ID 602624
Lot 306 | Seven Pillars of Wisdom
Estimate value
$ 40 000 – 60 000
T.E. Lawrence, 1926
LAWRENCE, Thomas Edward (1888-1935). Seven Pillars of Wisdom, a triumph. London: [privately printed], 1926.
Privately printed edition, limited to about 170 "complete" subscriber's copies, inscribed by Lawrence on p. XIX "Complete copy. 1.XII.26 TES.", with a single additional manuscript correction to the illustration list. Lawrence first began writing his epic account of the Arab Revolt in Paris in early 1919, whilst attending the Paris Peace Conference; this manuscript was lost at Reading station, and two further versions followed. The third was printed in eight copies (which formed the "Oxford" edition), and copies of this edition were submitted to members of the Hejaz Expeditionary force and literary friends to read and criticise (the latter group included G.B. Shaw, E.M. Forster, Thomas Hardy, and Siegfried Sassoon). Following rewriting between 1923 and 1926, the final text evolved; as Lawrence states in Some Notes on the Writing of the Seven Pillars of Wisdom, as a result of the criticisms of his readers and critics, he reduced the length of the book from around 330,000 words to "some 280,000," with the result that the final text was "swifter and more pungent." The present copy includes the 'Prickly Pear' plate, but not the two Paul Nash illustrations called for on pages 92 and 208, or the Blair-Hughes-Stanton wood engraving that in some copies illustrated the dedicatory poem. In this copy, page XV is mis-paginated as VIII. Clements p. 49 (stating that "only about 100 copies were produced at 30 guineas each").

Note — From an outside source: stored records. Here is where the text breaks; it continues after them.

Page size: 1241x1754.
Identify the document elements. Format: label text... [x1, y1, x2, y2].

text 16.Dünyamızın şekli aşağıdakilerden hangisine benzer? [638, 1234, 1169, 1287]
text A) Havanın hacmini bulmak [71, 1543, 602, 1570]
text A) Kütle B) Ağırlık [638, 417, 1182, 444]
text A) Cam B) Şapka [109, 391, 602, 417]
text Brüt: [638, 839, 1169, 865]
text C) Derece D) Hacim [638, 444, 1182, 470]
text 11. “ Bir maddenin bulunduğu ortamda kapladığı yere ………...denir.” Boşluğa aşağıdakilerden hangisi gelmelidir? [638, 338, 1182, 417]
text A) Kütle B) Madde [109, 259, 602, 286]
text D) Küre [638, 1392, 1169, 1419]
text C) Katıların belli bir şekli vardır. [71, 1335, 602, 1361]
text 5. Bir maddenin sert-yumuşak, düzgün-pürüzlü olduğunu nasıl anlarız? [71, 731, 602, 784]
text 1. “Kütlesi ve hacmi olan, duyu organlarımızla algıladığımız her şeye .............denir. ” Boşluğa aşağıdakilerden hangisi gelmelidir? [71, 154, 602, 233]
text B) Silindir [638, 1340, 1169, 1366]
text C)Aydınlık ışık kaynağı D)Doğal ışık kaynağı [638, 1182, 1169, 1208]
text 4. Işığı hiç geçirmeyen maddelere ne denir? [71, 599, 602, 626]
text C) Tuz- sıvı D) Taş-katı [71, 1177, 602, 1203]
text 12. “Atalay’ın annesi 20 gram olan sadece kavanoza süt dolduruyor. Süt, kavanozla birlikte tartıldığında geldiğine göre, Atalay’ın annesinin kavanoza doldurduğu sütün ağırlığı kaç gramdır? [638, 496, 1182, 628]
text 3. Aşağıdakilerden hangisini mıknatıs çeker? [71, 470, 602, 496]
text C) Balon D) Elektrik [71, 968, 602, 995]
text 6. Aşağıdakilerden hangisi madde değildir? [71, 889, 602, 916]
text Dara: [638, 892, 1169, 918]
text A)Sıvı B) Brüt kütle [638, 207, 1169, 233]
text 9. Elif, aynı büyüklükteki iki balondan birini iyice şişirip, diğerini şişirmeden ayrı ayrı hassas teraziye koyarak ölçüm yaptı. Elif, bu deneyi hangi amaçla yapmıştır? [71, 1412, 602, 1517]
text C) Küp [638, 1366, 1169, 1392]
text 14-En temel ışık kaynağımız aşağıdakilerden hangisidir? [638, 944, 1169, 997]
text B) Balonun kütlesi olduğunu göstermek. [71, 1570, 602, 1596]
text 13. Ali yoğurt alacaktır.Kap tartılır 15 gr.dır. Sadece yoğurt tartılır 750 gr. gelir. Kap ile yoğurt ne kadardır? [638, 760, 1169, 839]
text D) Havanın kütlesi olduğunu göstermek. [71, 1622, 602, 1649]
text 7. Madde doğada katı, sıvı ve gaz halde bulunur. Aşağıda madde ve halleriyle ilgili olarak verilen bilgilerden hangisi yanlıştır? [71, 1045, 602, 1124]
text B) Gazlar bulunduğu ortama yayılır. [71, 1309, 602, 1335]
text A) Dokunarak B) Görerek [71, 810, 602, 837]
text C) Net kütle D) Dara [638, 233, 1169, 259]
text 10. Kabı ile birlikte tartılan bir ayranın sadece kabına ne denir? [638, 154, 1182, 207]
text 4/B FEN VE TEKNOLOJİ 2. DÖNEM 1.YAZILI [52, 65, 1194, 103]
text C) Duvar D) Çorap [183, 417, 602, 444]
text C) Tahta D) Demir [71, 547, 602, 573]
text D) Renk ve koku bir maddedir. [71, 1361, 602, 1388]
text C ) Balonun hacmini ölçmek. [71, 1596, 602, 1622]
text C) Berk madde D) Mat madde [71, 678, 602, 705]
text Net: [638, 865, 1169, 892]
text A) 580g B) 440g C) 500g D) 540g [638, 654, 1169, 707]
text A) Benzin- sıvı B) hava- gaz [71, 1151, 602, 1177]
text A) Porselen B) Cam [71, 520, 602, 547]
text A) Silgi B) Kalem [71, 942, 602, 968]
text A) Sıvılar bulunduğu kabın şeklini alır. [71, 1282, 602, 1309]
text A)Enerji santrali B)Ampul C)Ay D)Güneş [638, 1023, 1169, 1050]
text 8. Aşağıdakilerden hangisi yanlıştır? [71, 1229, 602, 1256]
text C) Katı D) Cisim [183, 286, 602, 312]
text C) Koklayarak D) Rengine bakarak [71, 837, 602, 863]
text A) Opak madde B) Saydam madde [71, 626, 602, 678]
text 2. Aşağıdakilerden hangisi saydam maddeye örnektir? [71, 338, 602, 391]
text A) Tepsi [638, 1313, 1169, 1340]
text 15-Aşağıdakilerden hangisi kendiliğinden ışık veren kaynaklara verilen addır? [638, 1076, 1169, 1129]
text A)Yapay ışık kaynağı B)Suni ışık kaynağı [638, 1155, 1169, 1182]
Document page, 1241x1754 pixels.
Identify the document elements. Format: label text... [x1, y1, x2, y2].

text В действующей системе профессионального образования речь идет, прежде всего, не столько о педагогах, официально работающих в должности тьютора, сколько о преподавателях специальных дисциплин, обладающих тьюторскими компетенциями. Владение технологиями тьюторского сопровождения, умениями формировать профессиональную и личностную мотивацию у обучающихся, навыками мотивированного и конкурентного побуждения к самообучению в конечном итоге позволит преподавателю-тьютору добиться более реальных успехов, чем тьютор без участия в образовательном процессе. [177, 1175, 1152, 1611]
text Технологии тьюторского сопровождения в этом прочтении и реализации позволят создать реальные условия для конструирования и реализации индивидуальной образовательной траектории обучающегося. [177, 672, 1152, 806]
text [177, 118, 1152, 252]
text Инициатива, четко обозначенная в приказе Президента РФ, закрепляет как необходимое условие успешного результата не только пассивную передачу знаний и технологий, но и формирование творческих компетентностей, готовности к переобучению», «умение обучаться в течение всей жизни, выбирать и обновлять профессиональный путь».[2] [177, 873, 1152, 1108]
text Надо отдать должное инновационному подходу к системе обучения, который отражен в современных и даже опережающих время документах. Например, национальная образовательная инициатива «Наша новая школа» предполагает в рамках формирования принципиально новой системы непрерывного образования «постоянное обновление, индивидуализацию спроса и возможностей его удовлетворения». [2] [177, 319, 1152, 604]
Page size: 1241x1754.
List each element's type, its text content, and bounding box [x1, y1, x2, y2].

Quarto (255 x 188 mm). Frontispiece portrait of Feisal, 66 plates, many colored or tinted, 4 double-page, by Eric Kennington, William Roberts, Augustus John, William Nicholson, Paul Nash and others, 4 folding colored maps, 58 illustrations, one colored, by Roberts, Nash, Kennington, Blair-Hughes-Stanton, Gerturde Hermes and others, initials by Edward Wadsworth. Original tan pigskin by Bumpus, spine gilt-lettered, original endpapers by Kennington, edges gilt, deckled fore-edge (light rubbing to spine and tips, mild toning to pastedowns); custom box. Provenance: Christie's, New York, 10 December 1999, lot 218.